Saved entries
--- START ---

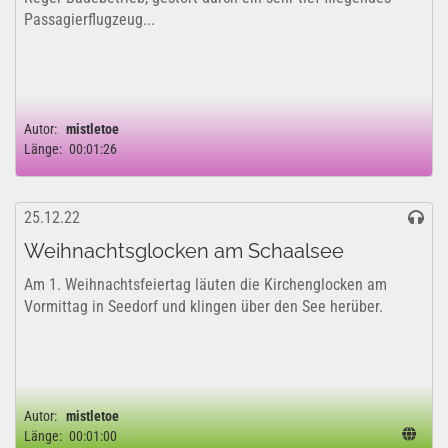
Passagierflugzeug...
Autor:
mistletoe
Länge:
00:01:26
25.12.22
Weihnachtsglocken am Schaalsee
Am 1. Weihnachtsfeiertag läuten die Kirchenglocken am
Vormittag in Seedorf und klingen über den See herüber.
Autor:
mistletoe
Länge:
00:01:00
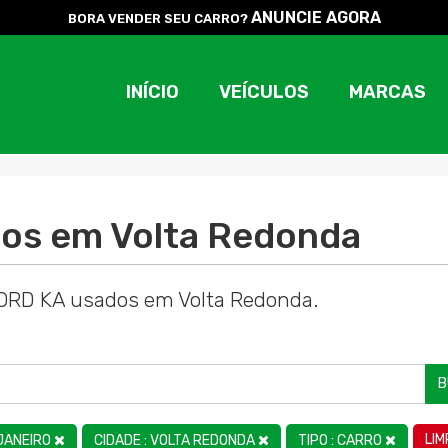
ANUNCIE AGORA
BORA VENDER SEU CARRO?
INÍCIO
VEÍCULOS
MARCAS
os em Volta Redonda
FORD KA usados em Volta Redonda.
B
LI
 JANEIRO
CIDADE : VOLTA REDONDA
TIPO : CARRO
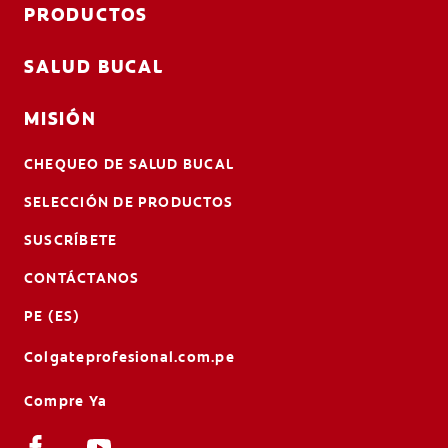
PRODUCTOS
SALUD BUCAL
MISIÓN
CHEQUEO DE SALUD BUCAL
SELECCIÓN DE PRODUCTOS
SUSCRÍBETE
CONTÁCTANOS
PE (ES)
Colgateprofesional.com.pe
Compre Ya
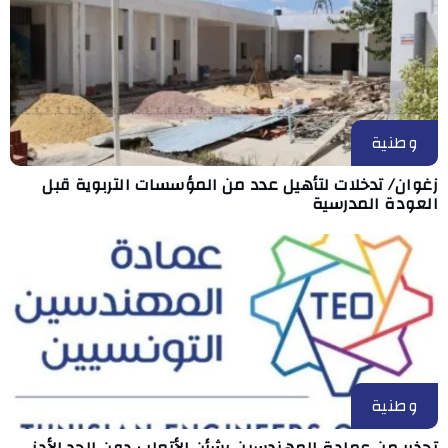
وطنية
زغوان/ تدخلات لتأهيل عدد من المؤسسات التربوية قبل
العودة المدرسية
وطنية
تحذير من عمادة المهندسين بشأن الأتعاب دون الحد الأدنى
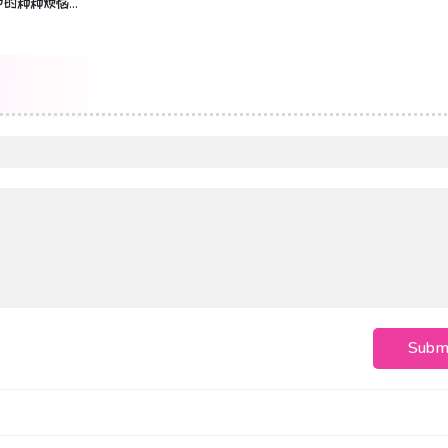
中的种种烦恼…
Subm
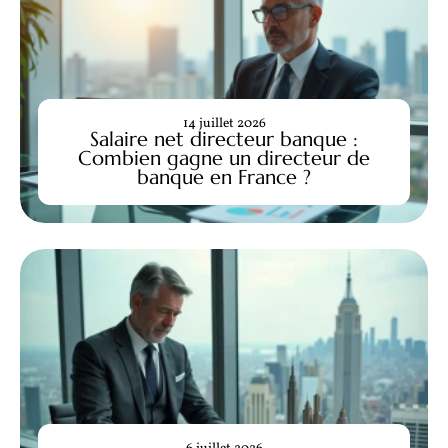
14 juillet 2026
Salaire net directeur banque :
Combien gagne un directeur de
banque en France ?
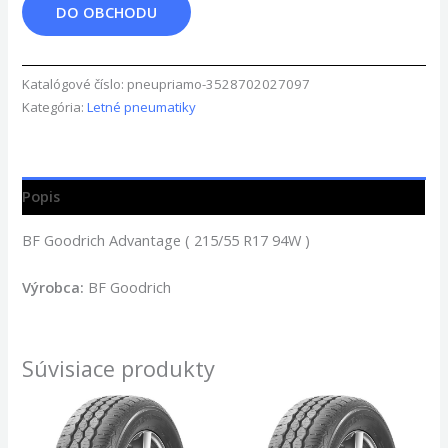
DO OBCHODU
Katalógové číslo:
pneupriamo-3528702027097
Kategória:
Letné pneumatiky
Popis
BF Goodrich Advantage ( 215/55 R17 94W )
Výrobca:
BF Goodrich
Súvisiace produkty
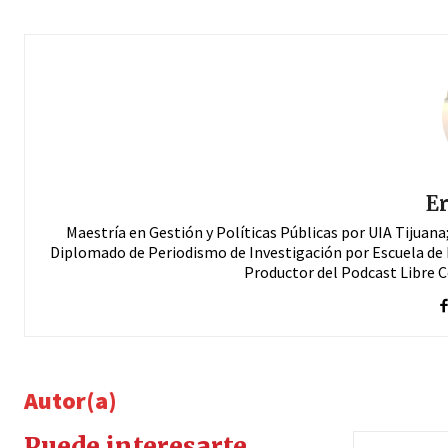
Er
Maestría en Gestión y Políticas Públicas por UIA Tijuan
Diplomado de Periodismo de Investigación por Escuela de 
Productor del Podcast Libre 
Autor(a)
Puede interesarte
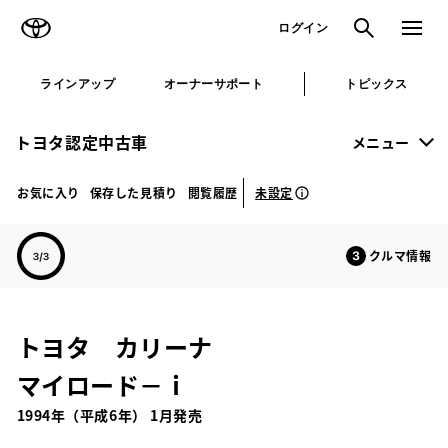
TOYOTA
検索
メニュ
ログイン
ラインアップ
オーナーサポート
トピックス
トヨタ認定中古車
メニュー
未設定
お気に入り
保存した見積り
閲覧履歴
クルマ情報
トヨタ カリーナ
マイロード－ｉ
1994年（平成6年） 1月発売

--- END ---

__Work item__
Copy out the entries above with "mistletoe" swapped for "holly" and nothing else changed. Leave the pictures out.

__Written reply__
Passagierflugzeug...
Autor:
holly
Länge:
00:01:26
25.12.22
Weihnachtsglocken am Schaalsee
Am 1. Weihnachtsfeiertag läuten die Kirchenglocken am
Vormittag in Seedorf und klingen über den See herüber.
Autor:
holly
Länge:
00:01:00
ANUNCIE AGORA
BORA VENDER SEU CARRO?
INÍCIO
VEÍCULOS
MARCAS
os em Volta Redonda
FORD KA usados em Volta Redonda.
B
LI
 JANEIRO
CIDADE : VOLTA REDONDA
TIPO : CARRO
PRODUCTOS
SALUD BUCAL
MISIÓN
CHEQUEO DE SALUD BUCAL
SELECCIÓN DE PRODUCTOS
SUSCRÍBETE
CONTÁCTANOS
PE (ES)
Colgateprofesional.com.pe
Compre Ya
وطنية
زغوان/ تدخلات لتأهيل عدد من المؤسسات التربوية قبل
العودة المدرسية
وطنية
تحذير من عمادة المهندسين بشأن الأتعاب دون الحد الأدنى
中的种种烦恼…
Subm
14 juillet 2026
Salaire net directeur banque :
Combien gagne un directeur de
banque en France ?
DO OBCHODU
Katalógové číslo:
pneupriamo-3528702027097
Kategória:
Letné pneumatiky
Popis
BF Goodrich Advantage ( 215/55 R17 94W )
Výrobca:
BF Goodrich
Súvisiace produkty
Er
Maestría en Gestión y Políticas Públicas por UIA Tijuan
Diplomado de Periodismo de Investigación por Escuela de 
Productor del Podcast Libre 
Autor(a)
Puede interesarte
TOYOTA
検索
メニュ
ログイン
ラインアップ
オーナーサポート
トピックス
トヨタ認定中古車
メニュー
未設定
お気に入り
保存した見積り
閲覧履歴
クルマ情報
トヨタ カリーナ
マイロード－ｉ
1994年（平成6年） 1月発売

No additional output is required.